Manual app performance suite

The app's high-volume performance diagnostics live under packages/app/e2e/performance and are excluded from normal local and CI Playwright discovery. The benchmark config builds the app and serves the production bundle before running scenarios serially.

Run the suite explicitly from packages/app:

bun run test:bench

PowerShell:

powershell

$env:PLAYWRIGHT_WORKERS = "1"
bun run test:bench

The suite contains:

cold and hot session-tab timing
cached session repaint and mutation tracing
streaming timeline throughput, RAF-gap, long-task, geometry, and remount diagnostics

All benchmarks import the shared benchmark fixture. Pages created through Playwright's page fixture automatically capture main-frame navigation history and emit a Chrome trace when OPENCODE_PERFORMANCE_TRACE_DIR is set. Benchmarks that need isolated browser contexts use withBenchmarkPage, which owns the context and the same diagnostics lifecycle.

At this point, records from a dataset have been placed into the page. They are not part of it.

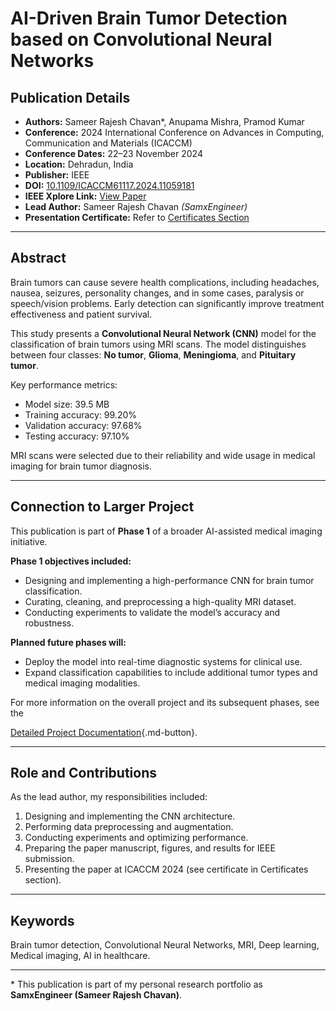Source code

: # AI-Driven Brain Tumor Detection based on Convolutional Neural Networks

## Publication Details

- **Authors:** Sameer Rajesh Chavan*, Anupama Mishra, Pramod Kumar  
- **Conference:** 2024 International Conference on Advances in Computing, Communication and Materials (ICACCM)  
- **Conference Dates:** 22–23 November 2024  
- **Location:** Dehradun, India  
- **Publisher:** IEEE  
- **DOI:** [10.1109/ICACCM61117.2024.11059181](https://doi.org/10.1109/ICACCM61117.2024.11059181)  
- **IEEE Xplore Link:** [View Paper](https://ieeexplore.ieee.org/document/11059181)  
- **Lead Author:** Sameer Rajesh Chavan *(SamxEngineer)*  
- **Presentation Certificate:** Refer to [Certificates Section](/Certifications/00001_ieee_icaccm2024/)  

---

## Abstract

Brain tumors can cause severe health complications, including headaches, nausea, seizures, personality changes, and in some cases, paralysis or speech/vision problems. Early detection can significantly improve treatment effectiveness and patient survival.

This study presents a **Convolutional Neural Network (CNN)** model for the classification of brain tumors using MRI scans. The model distinguishes between four classes: **No tumor**, **Glioma**, **Meningioma**, and **Pituitary tumor**.

Key performance metrics:

- Model size: 39.5 MB  
- Training accuracy: 99.20%  
- Validation accuracy: 97.68%  
- Testing accuracy: 97.10%  

MRI scans were selected due to their reliability and wide usage in medical imaging for brain tumor diagnosis.

---

## Connection to Larger Project

This publication is part of **Phase 1** of a broader AI-assisted medical imaging initiative.  

**Phase 1 objectives included:**

- Designing and implementing a high-performance CNN for brain tumor classification.
- Curating, cleaning, and preprocessing a high-quality MRI dataset.
- Conducting experiments to validate the model’s accuracy and robustness.

**Planned future phases will:**

- Deploy the model into real-time diagnostic systems for clinical use.
- Expand classification capabilities to include additional tumor types and medical imaging modalities.

For more information on the overall project and its subsequent phases, see the

[Detailed Project Documentation](/Projects/BrainTumor_AI/){.md-button}.

---

## Role and Contributions

As the lead author, my responsibilities included:

1. Designing and implementing the CNN architecture.
2. Performing data preprocessing and augmentation.
3. Conducting experiments and optimizing performance.
4. Preparing the paper manuscript, figures, and results for IEEE submission.
5. Presenting the paper at ICACCM 2024 (see certificate in Certificates section).

---

## Keywords

Brain tumor detection, Convolutional Neural Networks, MRI, Deep learning, Medical imaging, AI in healthcare.

---

\* This publication is part of my personal research portfolio as **SamxEngineer (Sameer Rajesh Chavan)**.
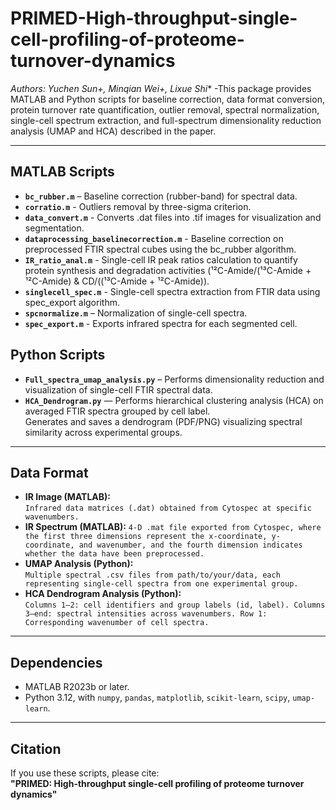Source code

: # PRIMED-High-throughput-single-cell-profiling-of-proteome-turnover-dynamics
*Authors: Yuchen Sun+, Minqian Wei+, Lixue Shi**
-This package provides MATLAB and Python scripts for baseline correction, data format conversion, protein turnover rate quantification, outlier removal, spectral normalization, single-cell spectrum extraction, and full-spectrum dimensionality reduction analysis (UMAP and HCA) described in the paper.

---

## MATLAB Scripts
- **`bc_rubber.m`** – Baseline correction (rubber-band) for spectral data.  
- **`corratio.m`** - Outliers removal by three-sigma criterion.
- **`data_convert.m`** - Converts .dat files into .tif images for visualization and segmentation.
- **`dataprocessing_baselinecorrection.m`** - Baseline correction on preprocessed FTIR spectral cubes using the bc_rubber algorithm.
- **`IR_ratio_anal.m`** - Single-cell IR peak ratios calculation to quantify protein synthesis and degradation activities (¹²C-Amide/(¹³C-Amide + ¹²C-Amide) & CD/((¹³C-Amide + ¹²C-Amide)).
- **`singlecell_spec.m`** - Single-cell spectra extraction from FTIR data using spec_export algorithm.
- **`spcnormalize.m`** – Normalization of single-cell spectra.  
- **`spec_export.m`** - Exports infrared spectra for each segmented cell.

## Python Scripts
- **`Full_spectra_umap_analysis.py`** – Performs dimensionality reduction and visualization of single-cell FTIR spectral data.  
- **`HCA_Dendrogram.py`** — Performs hierarchical clustering analysis (HCA) on averaged FTIR spectra grouped by cell label.  
  Generates and saves a dendrogram (PDF/PNG) visualizing spectral similarity across experimental groups.


---

## Data Format
- **IR Image (MATLAB):**  
  `Infrared data matrices (.dat) obtained from Cytospec at specific wavenumbers.`
- **IR Spectrum (MATLAB):**
  `4-D .mat file exported from Cytospec, where the first three dimensions represent the x-coordinate, y-coordinate, and wavenumber, and the fourth dimension indicates whether the data have been preprocessed.`
- **UMAP Analysis (Python):**  
  `Multiple spectral .csv files from path/to/your/data, each representing single-cell spectra from one experimental group.` 
- **HCA Dendrogram Analysis (Python):**  
  `Columns 1–2: cell identifiers and group labels (id, label). Columns 3–end: spectral intensities across wavenumbers. Row 1: Corresponding wavenumber of cell spectra.` 

---

## Dependencies
- MATLAB R2023b or later.  
- Python 3.12, with `numpy`, `pandas`, `matplotlib`, `scikit-learn`, `scipy`, `umap-learn`.  

---

## Citation
If you use these scripts, please cite:  
**"PRIMED: High-throughput single-cell profiling of proteome turnover dynamics"**
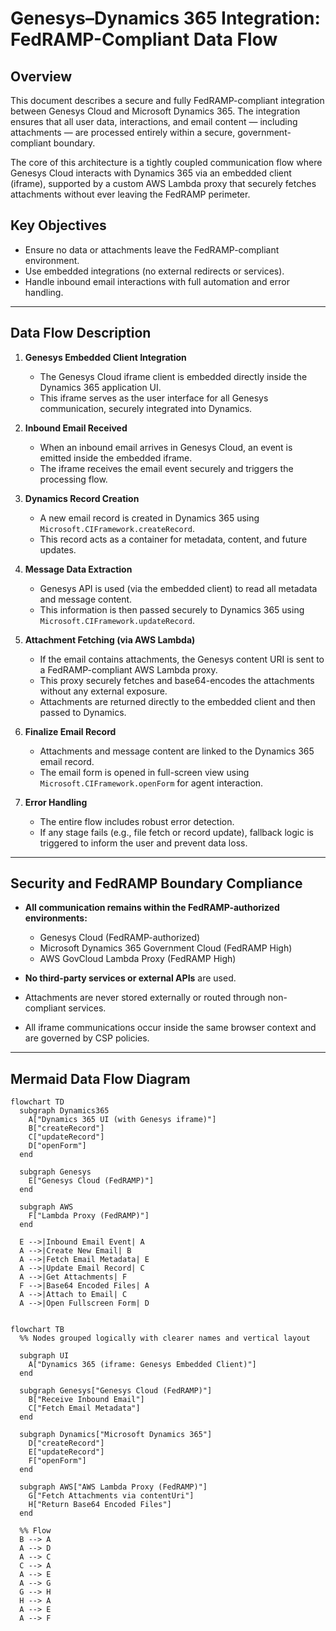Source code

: # Genesys–Dynamics 365 Integration: FedRAMP-Compliant Data Flow

## Overview

This document describes a secure and fully FedRAMP-compliant integration between Genesys Cloud and Microsoft Dynamics 365. The integration ensures that all user data, interactions, and email content — including attachments — are processed entirely within a secure, government-compliant boundary.

The core of this architecture is a tightly coupled communication flow where Genesys Cloud interacts with Dynamics 365 via an embedded client (iframe), supported by a custom AWS Lambda proxy that securely fetches attachments without ever leaving the FedRAMP perimeter.

## Key Objectives

- Ensure no data or attachments leave the FedRAMP-compliant environment.
- Use embedded integrations (no external redirects or services).
- Handle inbound email interactions with full automation and error handling.

---

## Data Flow Description

1. **Genesys Embedded Client Integration**
   - The Genesys Cloud iframe client is embedded directly inside the Dynamics 365 application UI.
   - This iframe serves as the user interface for all Genesys communication, securely integrated into Dynamics.

2. **Inbound Email Received**
   - When an inbound email arrives in Genesys Cloud, an event is emitted inside the embedded iframe.
   - The iframe receives the email event securely and triggers the processing flow.

3. **Dynamics Record Creation**
   - A new email record is created in Dynamics 365 using `Microsoft.CIFramework.createRecord`.
   - This record acts as a container for metadata, content, and future updates.

4. **Message Data Extraction**
   - Genesys API is used (via the embedded client) to read all metadata and message content.
   - This information is then passed securely to Dynamics 365 using `Microsoft.CIFramework.updateRecord`.

5. **Attachment Fetching (via AWS Lambda)**
   - If the email contains attachments, the Genesys content URI is sent to a FedRAMP-compliant AWS Lambda proxy.
   - This proxy securely fetches and base64-encodes the attachments without any external exposure.
   - Attachments are returned directly to the embedded client and then passed to Dynamics.

6. **Finalize Email Record**
   - Attachments and message content are linked to the Dynamics 365 email record.
   - The email form is opened in full-screen view using `Microsoft.CIFramework.openForm` for agent interaction.

7. **Error Handling**
   - The entire flow includes robust error detection.
   - If any stage fails (e.g., file fetch or record update), fallback logic is triggered to inform the user and prevent data loss.

---

## Security and FedRAMP Boundary Compliance

- **All communication remains within the FedRAMP-authorized environments:**
  - Genesys Cloud (FedRAMP-authorized)
  - Microsoft Dynamics 365 Government Cloud (FedRAMP High)
  - AWS GovCloud Lambda Proxy (FedRAMP High)

- **No third-party services or external APIs** are used.
- Attachments are never stored externally or routed through non-compliant services.
- All iframe communications occur inside the same browser context and are governed by CSP policies.

---

## Mermaid Data Flow Diagram

```mermaid
flowchart TD
  subgraph Dynamics365
    A["Dynamics 365 UI (with Genesys iframe)"]
    B["createRecord"]
    C["updateRecord"]
    D["openForm"]
  end

  subgraph Genesys
    E["Genesys Cloud (FedRAMP)"]
  end

  subgraph AWS
    F["Lambda Proxy (FedRAMP)"]
  end

  E -->|Inbound Email Event| A
  A -->|Create New Email| B
  A -->|Fetch Email Metadata| E
  A -->|Update Email Record| C
  A -->|Get Attachments| F
  F -->|Base64 Encoded Files| A
  A -->|Attach to Email| C
  A -->|Open Fullscreen Form| D
```
```mermaid

flowchart TB
  %% Nodes grouped logically with clearer names and vertical layout

  subgraph UI
    A["Dynamics 365 (iframe: Genesys Embedded Client)"]
  end

  subgraph Genesys["Genesys Cloud (FedRAMP)"]
    B["Receive Inbound Email"]
    C["Fetch Email Metadata"]
  end

  subgraph Dynamics["Microsoft Dynamics 365"]
    D["createRecord"]
    E["updateRecord"]
    F["openForm"]
  end

  subgraph AWS["AWS Lambda Proxy (FedRAMP)"]
    G["Fetch Attachments via contentUri"]
    H["Return Base64 Encoded Files"]
  end

  %% Flow
  B --> A
  A --> D
  A --> C
  C --> A
  A --> E
  A --> G
  G --> H
  H --> A
  A --> E
  A --> F
```
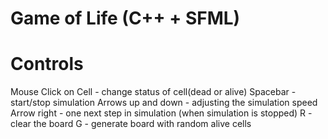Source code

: # Game of Life (C++ + SFML)

# Controls

Mouse Click on Cell - change status of cell(dead or alive)
Spacebar - start/stop simulation
Arrows up and down - adjusting the simulation speed
Arrow right - one next step in simulation (when simulation is stopped)
R - clear the board
G - generate board with random alive cells

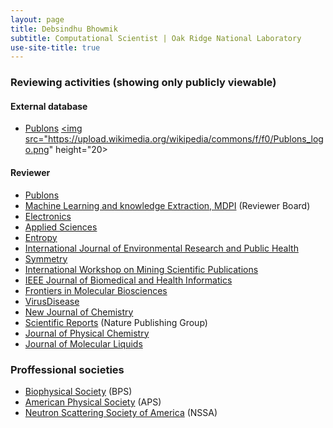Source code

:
 ```yaml
---
layout: page
title: Debsindhu Bhowmik
subtitle: Computational Scientist | Oak Ridge National Laboratory  
use-site-title: true
---
```


### **Reviewing activities (showing only publicly viewable)**  
#### **External database**            
- [Publons](https://publons.com/researcher/1194490/debsindhu-bhowmik/) <a href="https://publons.com/researcher/1194490/debsindhu-bhowmik/" target="_blank"><img src="https://upload.wikimedia.org/wikipedia/commons/f/f0/Publons_logo.png" height="20></a>        

#### **Reviewer**    
- [Publons](https://publons.com/researcher/1194490/debsindhu-bhowmik/)      
- [Machine Learning and knowledge Extraction, MDPI](https://www.mdpi.com/journal/make/) (Reviewer Board)    
- [Electronics](https://www.mdpi.com/journal/electronics)  
- [Applied Sciences](https://www.mdpi.com/journal/applsci)   
- [Entropy](https://www.mdpi.com/journal/entropy)  
- [International Journal of Environmental Research and Public Health](https://www.mdpi.com/journal/ijerph)  
- [Symmetry](https://www.mdpi.com/journal/symmetry) 
- [International Workshop on Mining Scientific Publications](https://wosp.core.ac.uk/lrec2018/)  
- [IEEE Journal of Biomedical and Health Informatics](https://ieeexplore.ieee.org/xpl/RecentIssue.jsp?punumber=6221020)  
- [Frontiers in Molecular Biosciences](https://www.frontiersin.org/journals/molecular-biosciences/)  
- [VirusDisease](https://www.springer.com/journal/13337)    
- [New Journal of Chemistry](http://www.rsc.org/journals-books-databases/about-journals/njc/)  
- [Scientific Reports](https://www.nature.com/srep/) (Nature Publishing Group)  
- [Journal of Physical Chemistry](https://pubs.acs.org/journal/jpcafh)  
- [Journal of Molecular Liquids](https://www.journals.elsevier.com/journal-of-molecular-liquids/)    

### **Proffessional societies**
- [Biophysical Society](https://www.biophysics.org/) (BPS)  
- [American Physical Society](https://www.aps.org/) (APS)  
- [Neutron Scattering Society of America](https://neutronscattering.org/) (NSSA)    




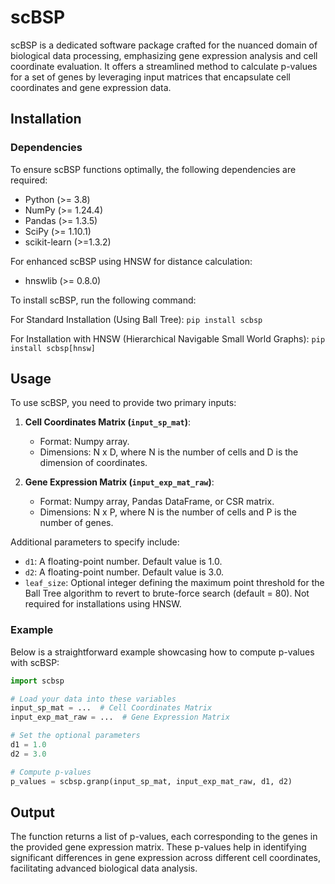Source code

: # scBSP

scBSP is a dedicated software package crafted for the nuanced domain of biological data processing, emphasizing gene expression analysis and cell coordinate evaluation. It offers a streamlined method to calculate p-values for a set of genes by leveraging input matrices that encapsulate cell coordinates and gene expression data.

## Installation

### Dependencies
To ensure scBSP functions optimally, the following dependencies are required:
- Python (>= 3.8)
- NumPy (>= 1.24.4)
- Pandas (>= 1.3.5)
- SciPy (>= 1.10.1)
- scikit-learn (>=1.3.2)

For enhanced scBSP using HNSW for distance calculation:
- hnswlib (>= 0.8.0)

To install scBSP, run the following command:

For Standard Installation (Using Ball Tree):
`pip install scbsp`

For Installation with HNSW (Hierarchical Navigable Small World Graphs):
`pip install scbsp[hnsw]`

## Usage

To use scBSP, you need to provide two primary inputs:

1. **Cell Coordinates Matrix (`input_sp_mat`)**: 
   - Format: Numpy array.
   - Dimensions: N x D, where N is the number of cells and D is the dimension of coordinates.

2. **Gene Expression Matrix (`input_exp_mat_raw`)**:
   - Format: Numpy array, Pandas DataFrame, or CSR matrix.
   - Dimensions: N x P, where N is the number of cells and P is the number of genes.

Additional parameters to specify include:

- `d1`: A floating-point number. Default value is 1.0.
- `d2`: A floating-point number. Default value is 3.0.
- `leaf_size`: Optional integer defining the maximum point threshold for the Ball Tree algorithm to revert to brute-force search (default = 80). Not required for installations using HNSW.


### Example

Below is a straightforward example showcasing how to compute p-values with scBSP:

```python
import scbsp

# Load your data into these variables
input_sp_mat = ...  # Cell Coordinates Matrix
input_exp_mat_raw = ...  # Gene Expression Matrix

# Set the optional parameters
d1 = 1.0
d2 = 3.0

# Compute p-values
p_values = scbsp.granp(input_sp_mat, input_exp_mat_raw, d1, d2)
```

## Output

The function returns a list of p-values, each corresponding to the genes in the provided gene expression matrix. These p-values help in identifying significant differences in gene expression across different cell coordinates, facilitating advanced biological data analysis.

New benchmarks should look like normal Playwright tests:

import { benchmark, expect } from "../benchmark"

benchmark("measures one interaction", async ({ page, report }) => {
  // Only scenario-specific setup and interaction belong here.
  report({ durationMs: 42 })
})

The fixture requires every benchmark to call report(), automatically names and closes traces, captures navigation history, attaches that history when a test fails, and emits metrics as a consistent BENCHMARK JSON line.

text

BENCHMARK {"name":"...","context":{"project":"chromium","platform":"darwin"},"metrics":{...}}

Every observed page also emits BENCHMARK_PAGE with the same run ID, navigation history, and optional trace path before the final status-bearing BENCHMARK record. Chrome traces are browser-wide page-lifetime diagnostics; scenario metrics use narrower explicitly named observation windows.

This follows the stack's own guidance: Electron recommends repeated Chrome DevTools and Chrome Tracing measurement, Chrome DevTools recommends Performance recordings for runtime work, and Playwright uses traces for test debugging rather than renderer profiling.

These Playwright benchmarks profile the shared app renderer in Chromium. A future packaged Electron benchmark that needs main-process and multi-process attribution should use Electron's official contentTracing API rather than extending this renderer harness with bespoke process instrumentation.

CPU and high-volume visual profiling are disabled by default. Set TIMELINE_CPU_PROFILE=1 to enable both, or additionally set TIMELINE_VISUAL_PROFILE=0 for CPU-only profiling.

The streaming scenario's 30x CPU throttle is a deterministic stress profile, not a simulated end-user device.

Benchmarks do not assert machine-dependent performance budgets. Streaming processes 160 deltas by default and reports renderer-observed completion time, throughput, RAF callback-gap distributions, frame-budget equivalents, and long tasks through final geometry settlement. Delta count and delivery batch are included in result context when overridden. These are main-thread callback diagnostics, not compositor presentation or dropped-frame measurements. Visual-only and geometry metrics are null when their probes are disabled. Tab metrics describe sampled DOM observations. Assertions verify scenario and metric collection completion. Repeated repaint states are run-length grouped, but every original observation timestamp is retained alongside raw mutation batches and layout shifts.

Committed smoke and regression tests continue to own correctness coverage for pagination, tab paint, context resize, collapse state, and composer spacing.

Chrome traces

Set OPENCODE_PERFORMANCE_TRACE_DIR to emit a standard Chrome DevTools trace for every benchmark page automatically:

OPENCODE_PERFORMANCE_TRACE_DIR=/tmp/opencode-performance-traces \
bunx playwright test --config e2e/performance/playwright.config.ts \
  timeline/session-tab-switch-benchmark.spec.ts

The emitted JSON is a standard Chrome trace and can be loaded directly into the Chrome DevTools Performance panel. devtools-tracing can optionally inspect it from the command line without adding package scripts or dependencies:

Trace capture mirrors Puppeteer's official tracing defaults and lifecycle, using Chrome's ReturnAsStream transfer mode and failing when Chromium reports trace data loss.

bunx devtools-tracing stats <trace-path-from-BENCHMARK_PAGE>

INP analysis requires a trace with a supported navigation/interaction insight. Selector statistics require a trace captured with OPENCODE_PERFORMANCE_SELECTOR_TRACE=1.

e2e/performance/playwright.uncapped.config.ts disables Chromium frame-rate limiting for explicit uncapped diagnostics. Native product benchmarks should use the default Playwright configuration.